The judgement of Dame Sarah Asplin is an important step towards justice for Dean Percy and the rediscovery of common sense in a college in Oxford in crisis.   We are possibly looking at the end of the beginning in the process.  Many institutions and individuals are effectively on trial in the Percy affair. Reputations are being put at risk for decades to come.
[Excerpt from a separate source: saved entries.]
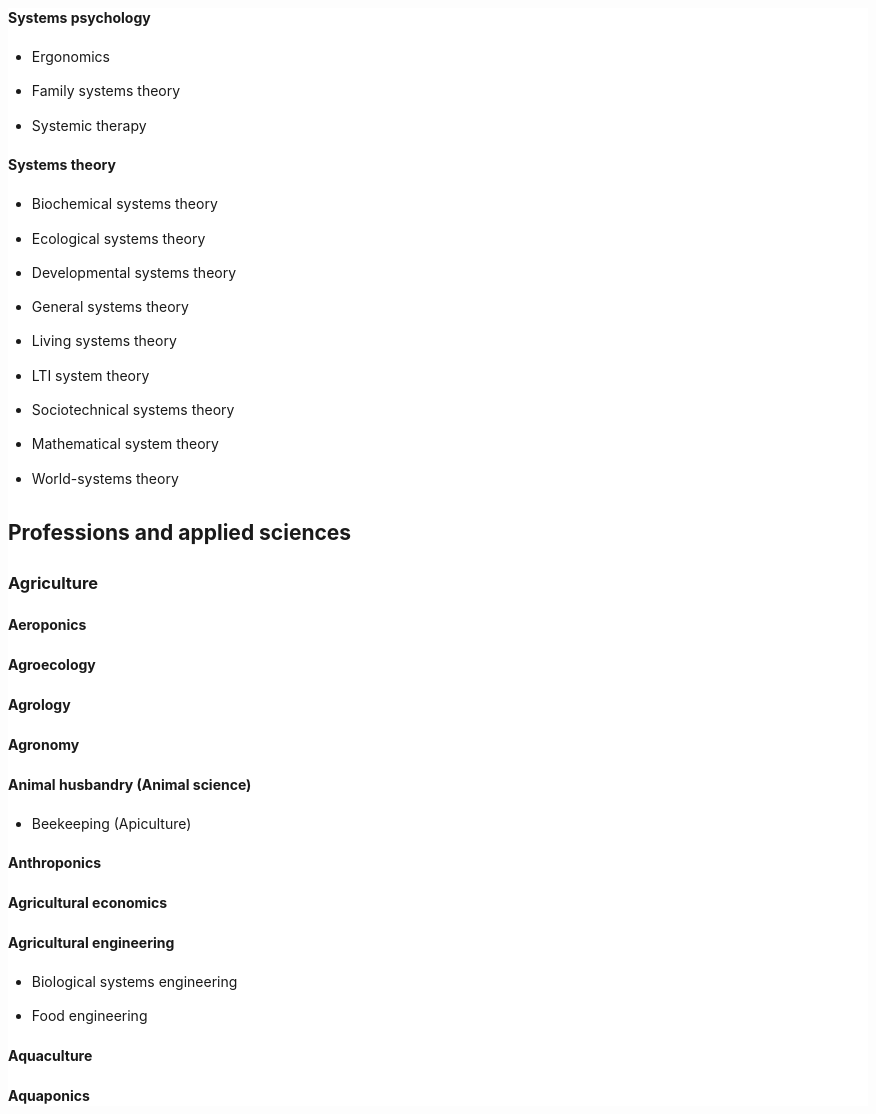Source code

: #### Systems psychology

- Ergonomics

- Family systems theory

- Systemic therapy

#### Systems theory

- Biochemical systems theory

- Ecological systems theory

- Developmental systems theory

- General systems theory

- Living systems theory

- LTI system theory

- Sociotechnical systems theory

- Mathematical system theory

- World-systems theory

## Professions and applied sciences

### Agriculture

#### Aeroponics

#### Agroecology

#### Agrology

#### Agronomy

#### Animal husbandry (Animal science)

- Beekeeping (Apiculture)

#### Anthroponics

#### Agricultural economics

#### Agricultural engineering

- Biological systems engineering

- Food engineering

#### Aquaculture

#### Aquaponics

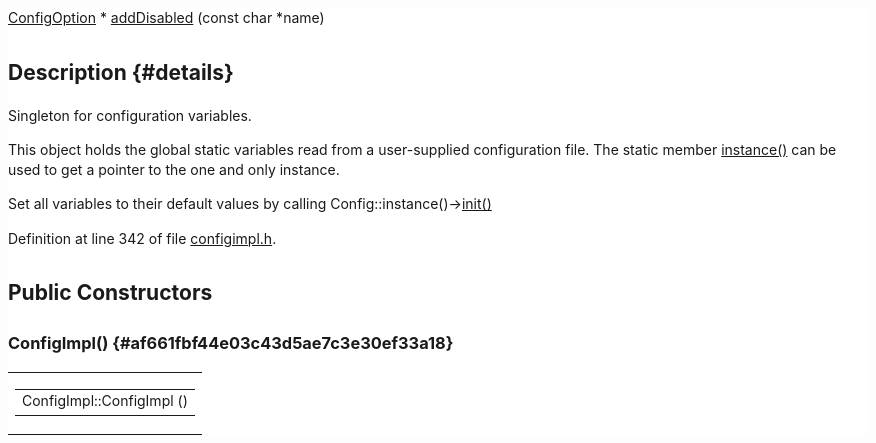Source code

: <tr class="doxyMemberIndexItem">
<td class="doxyMemberIndexItemType" align="left" valign="top"><a href="/web-doxygen/docs/api/classes/configoption">ConfigOption</a> *</td>
<td class="doxyMemberIndexItemName" align="left" valign="top"><a href="#a376d29ff41f6772b2ccfd055af34d9bb">addDisabled</a> (const char *name)</td>
</tr>
<tr class="doxyMemberIndexDescription">
<td class="doxyMemberIndexDescriptionLeft"></td>
<td class="doxyMemberIndexDescriptionRight">
</td>
</tr>
<tr class="doxyMemberIndexSeparator">
<td class="doxyMemberIndexSeparator" colspan="2"></td>
</tr>

</table>

## Description {#details}

<p>Singleton for configuration variables.</p>


<p>This object holds the global static variables read from a user-supplied configuration file. The static member <a href="#a501e98a30e96c9930ac4b1791b80c09a">instance()</a> can be used to get a pointer to the one and only instance.</p>


<p>Set all variables to their default values by calling Config::instance()-&gt;<a href="#a50654e77279eecd43b0dd91cb21420e5">init()</a></p>


<p>Definition at line 342 of file <a href="/web-doxygen/docs/api/files/src/configimpl-h">configimpl.h</a>.</p>


<div class="doxySectionDef">

## Public Constructors

### ConfigImpl() {#af661fbf44e03c43d5ae7c3e30ef33a18}

<div class="doxyMemberItem">
<div class="doxyMemberProto">
<table class="doxyMemberLabels">
<tr class="doxyMemberLabels">
<td class="doxyMemberLabelsLeft">
<table class="doxyMemberName">
<tr>
<td class="doxyMemberName">ConfigImpl::ConfigImpl ()</td>
</tr>
</table>
</td>
</tr>
</table>
</div>
<div class="doxyMemberDoc">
It is not just the Cathedral that has suffered a blow to its reputation; it is also the Diocese of Oxford, its safeguarding team and the NST.  The integrities of a range of individuals, from clergy, within and beyond the Cathedral, to a number of disgruntled dons, are being put under close examination.  Already the judgement by Dame Asplin has exposed the disproportionate reactions by those who were involved in the CDM process.  The inhibitions against the Dean in the name of preserving the safety of the College community, have been so absurd as to discredit and devalue the whole process.  This is not the time to go back over this long-lasting saga.  Clearly my readers will long ago have made up their mind as to whether Martyn is a ‘sex-pest’ or the grossly wronged persecuted victim of vindictive misbehaviour. 

What can we hope for?  We can hope that attempts by the Church of England to incriminate Dean Percy will cease immediately and that a little shame may descend on at least some of those who have ‘bigged-up’ what is, even to take the worst interpretation, hardly a serious sexual assault.  All the elements of vindictiveness need to be challenged.  The Church, in spite of its teaching, is, however, not good at saying sorry.  The second thing we can hope for is that the second tribunal set up by the College against its Dean may be seen to be a potential threat to the financial well-being of the trustees.  The Charity Commission may become, like the Chair of Tribunals, the purveyor of reason, common sense and proportionate dealing within the ugliness of an internal dispute within a college.  It is unlikely that the path forward will be smooth, but we do dare hope, one day, for peace and justice to descend on this corner of the Church and one embattled college in Oxford.